_Page text_
☆ ☆ ☆ ☆ ☆
Ovation - System Building the WTF way



  • Emerson has a product called Ovation, which is a distributed control system for plants of all kinds. It's similar to the .NET Framework in that they do the boring stuff for you (runtime, hardware, development environment, servers, etc.) and you fill in the more specific bits of the application yourself. Part of my job involves creating, reviewing, and approving changes to the software of the various plants that use this system (all of them). It works well enough to create plant control systems, but we're not here to extoll the good things about software, right?

    WTF #1: The install process.

    Creating an Ovation workstation is a rather lengthy and error-prone process. First you have to install a fresh Windows Server 2008 on the computer you'll be using. Then you run updates to get all the security patches. Then you install Ovation, which (a) takes half a day, (b) asks you for information like computer name and IP address, stuff it could look up itself, and (c) installs Java for some reason. Then you install all the Ovation security patches which takes up the second half of the day. Finally, you are ready to open the Developer Studio and start configuring what hardware you have hooked up to where. Which is where the problems start. For example, if you typed in an incorrect computer name earlier, Ovation won't be able to communicate with any hardware. There's no setting for it, either; a reinstall is necessary, which loses you another day.

    We just spent two and a half weeks upgrading our development workstation to the new version of Ovation. For whatever reason, the software wasn't able to properly locate and communicate with the hardware. The support group's solution for this in almost every case was to wipe the machine and start again since they didn't know what was wrong. So after about 5 OS wipes and reinstalls they told us to use the previous version of the Ovation security patches, which so far everything seems to be working. So who tested these patches and determined that they were ready to be released?

    WTF #2: The development environment.

    Ovation is like LabVIEW in that it was written by a bunch of EEs who were filled with the strange desire to take the nice abstraction of computer languages and turn it into something that would be completely unreadable and unmaintainable and waste the time of engineers everywhere. By that I mean that you "program" by dragging little boxes onto a canvas then drawing little lines to connect outputs to inputs so that it's almost like building a circuit. There's some type checking so you don't connect the thing to the wrong thing, but you can easily circumvent this by making the connection first then specifying what variable flows along it later. As you can imagine, this makes the concept of types incredibly loose - there's barely even a visual distinction between wires carrying different types like in LabVIEW, just dotted lines for boolean signals and a solid line for everything else. Except that Ovation will sometimes change a solid line to a dotted line in certain situations.
☆ ☆ ☆ ☆ ☆
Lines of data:
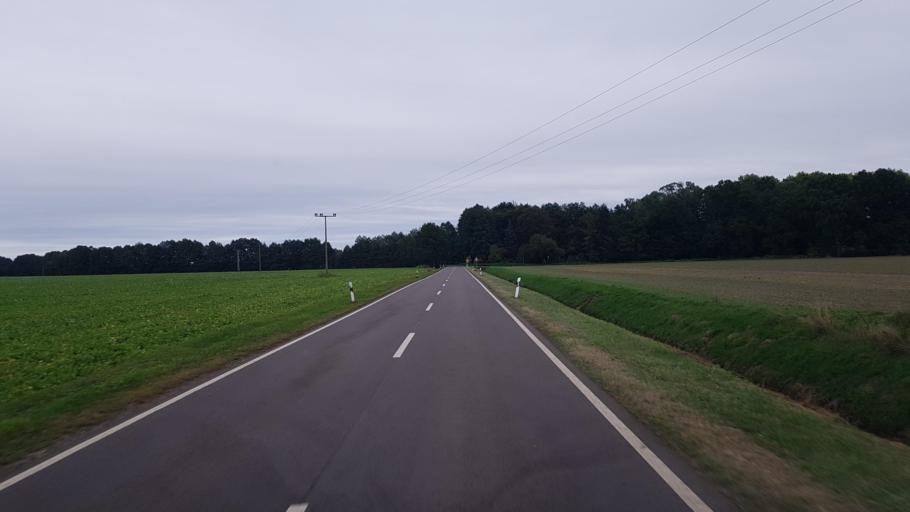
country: DE
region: Brandenburg
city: Drahnsdorf
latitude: 51.8953
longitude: 13.6384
☆ ☆ ☆ ☆ ☆
_Stated problem_
Summarize the text on Ovation in two sentences. The data are separate material and are unrelated to the text on Ovation.

_Answer to this problem_
Ovation, a distributed control system for plants made by Emerson, handles the runtime, hardware, development environment and servers while users supply the application-specific parts, but setting up a workstation is lengthy and error-prone, filling roughly a day and forcing a full reinstall for mistakes such as an incorrect computer name. Its development environment has users "program" by dragging boxes onto a canvas and drawing lines between outputs and inputs, with type checking that is easily circumvented and little visual distinction between wires of different types.